Lyons’ memorandum states: “The legislature did not give rulemaking authority to the Department of Education (department), and the department has no authority to supervise or review the eligibility determinations made by the district school boards.” The memo adds in bold type: “Each district school board should review the statute, and make its own decision regarding eligibility questions.”
Each district is to determine which of its teachers are eligible “given the criteria that’s in the law,” Etters said.
The Florida Education Association in December filed a complaint with the EEOC, contending the Best and Brightest program is discriminatory against older teachers because no percentile data is available from ACT or SAT for teachers who took the tests before 1972, and against blacks and Hispanics because the courts, the FEA states, have determined that the ACT and SAT are culturally and racially biased.

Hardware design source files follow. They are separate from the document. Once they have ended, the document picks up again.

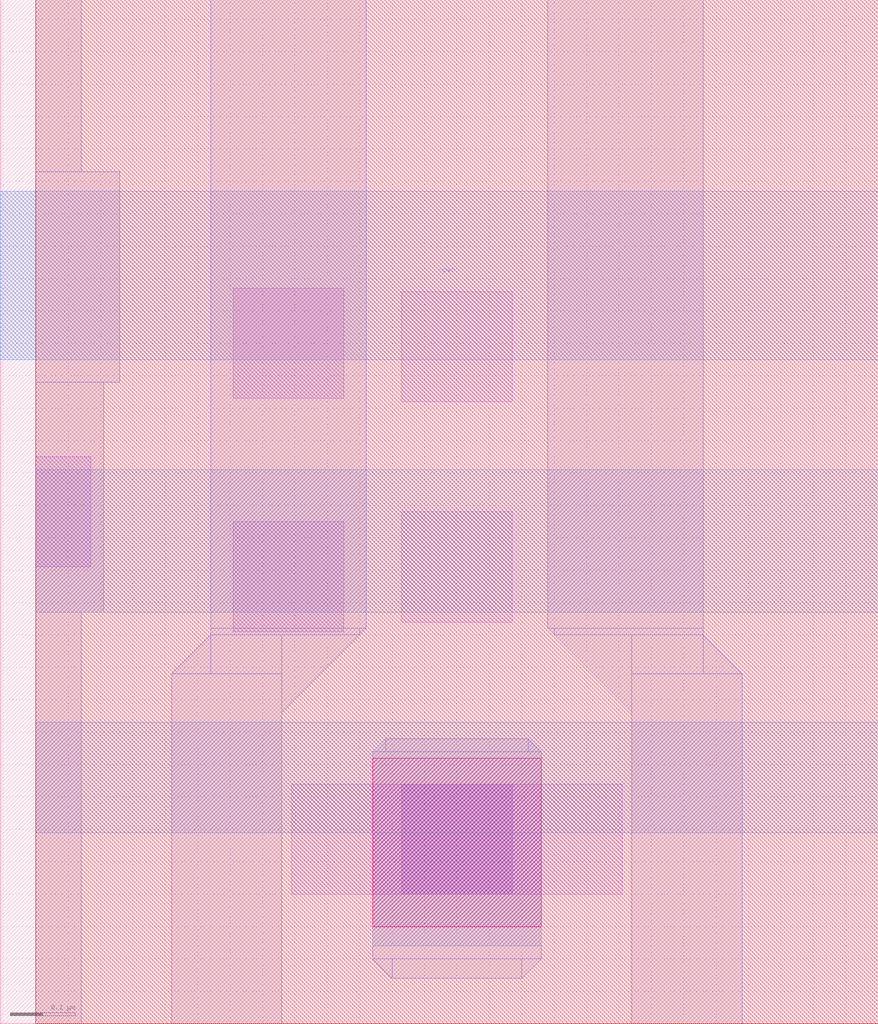
<source format=lef>
# Copyright 2020 The SkyWater PDK Authors
#
# Licensed under the Apache License, Version 2.0 (the "License");
# you may not use this file except in compliance with the License.
# You may obtain a copy of the License at
#
#     https://www.apache.org/licenses/LICENSE-2.0
#
# Unless required by applicable law or agreed to in writing, software
# distributed under the License is distributed on an "AS IS" BASIS,
# WITHOUT WARRANTIES OR CONDITIONS OF ANY KIND, either express or implied.
# See the License for the specific language governing permissions and
# limitations under the License.
#
# SPDX-License-Identifier: Apache-2.0

VERSION 5.7 ;
  NOWIREEXTENSIONATPIN ON ;
  DIVIDERCHAR "/" ;
  BUSBITCHARS "[]" ;
MACRO sky130_fd_bd_sram__sram_sp_rowend
  CLASS BLOCK ;
  FOREIGN sky130_fd_bd_sram__sram_sp_rowend ;
  ORIGIN  0.055000  0.000000 ;
  SIZE  1.355000 BY  1.580000 ;
  PIN vpwr
    ANTENNADIFFAREA  0.021600 ;
    PORT
      LAYER met2 ;
        RECT -0.055000 1.025000 1.300000 1.285000 ;
    END
  END vpwr
  OBS
    LAYER li1 ;
      RECT 0.000000 0.705000 0.085000 0.875000 ;
      RECT 0.305000 0.605000 0.475000 0.775000 ;
      RECT 0.305000 0.965000 0.475000 1.135000 ;
      RECT 0.395000 0.200000 0.905000 0.370000 ;
      RECT 0.565000 0.620000 0.735000 0.790000 ;
      RECT 0.565000 0.960000 0.735000 1.130000 ;
    LAYER mcon ;
      RECT 0.565000 0.200000 0.735000 0.370000 ;
    LAYER met1 ;
      POLYGON  0.270000 0.600000 0.270000 0.540000 0.210000 0.540000 ;
      POLYGON  0.380000 0.600000 0.500000 0.600000 0.380000 0.480000 ;
      POLYGON  0.500000 0.610000 0.510000 0.610000 0.500000 0.600000 ;
      POLYGON  0.520000 0.100000 0.550000 0.100000 0.550000 0.070000 ;
      POLYGON  0.540000 0.440000 0.540000 0.420000 0.520000 0.420000 ;
      POLYGON  0.750000 0.100000 0.780000 0.100000 0.750000 0.070000 ;
      POLYGON  0.760000 0.440000 0.780000 0.420000 0.760000 0.420000 ;
      POLYGON  0.790000 0.610000 0.800000 0.610000 0.800000 0.600000 ;
      POLYGON  0.800000 0.600000 0.920000 0.600000 0.920000 0.480000 ;
      POLYGON  1.030000 0.600000 1.090000 0.540000 1.030000 0.540000 ;
      RECT -0.055000 1.025000 0.130000 1.285000 ;
      RECT  0.000000 0.000000 0.070000 0.635000 ;
      RECT  0.000000 0.635000 0.105000 0.990000 ;
      RECT  0.000000 0.990000 0.130000 1.025000 ;
      RECT  0.000000 1.285000 0.130000 1.315000 ;
      RECT  0.000000 1.315000 0.070000 1.580000 ;
      RECT  0.210000 0.000000 0.380000 0.540000 ;
      RECT  0.270000 0.540000 0.380000 0.600000 ;
      RECT  0.270000 0.600000 0.500000 0.610000 ;
      RECT  0.270000 0.610000 0.510000 1.580000 ;
      RECT  0.520000 0.100000 0.780000 0.420000 ;
      RECT  0.540000 0.420000 0.760000 0.440000 ;
      RECT  0.550000 0.070000 0.750000 0.100000 ;
      RECT  0.790000 0.610000 1.030000 1.580000 ;
      RECT  0.800000 0.600000 1.030000 0.610000 ;
      RECT  0.920000 0.000000 1.090000 0.540000 ;
      RECT  0.920000 0.540000 1.030000 0.600000 ;
    LAYER met2 ;
      RECT 0.000000 0.295000 1.300000 0.465000 ;
      RECT 0.000000 0.635000 1.300000 0.855000 ;
      RECT 0.520000 0.120000 0.780000 0.295000 ;
    LAYER nwell ;
      RECT 0.000000 0.000000 1.300000 1.580000 ;
    LAYER via ;
      RECT 0.520000 0.150000 0.780000 0.410000 ;
  END
END sky130_fd_bd_sram__sram_sp_rowend
END LIBRARY

</source>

Terms of what constitutes a teacher included in the original legislation creating the bonus program also have been questioned, as in June, a Florida Division of Administrative Hearings judge ruled that a Sarasota County speech therapist fit the description of a schoolteacher as written in the original legislation creating the bonus program.
The program continues with a “few modifications, not anything of major substance,” Etters said.
Of whether the state education department is tracking the impact of the bonus program created by lawmakers, she said: “The program really doesn’t lay out that kind of parameters. It’s meant to reward teachers who have those high test scores.”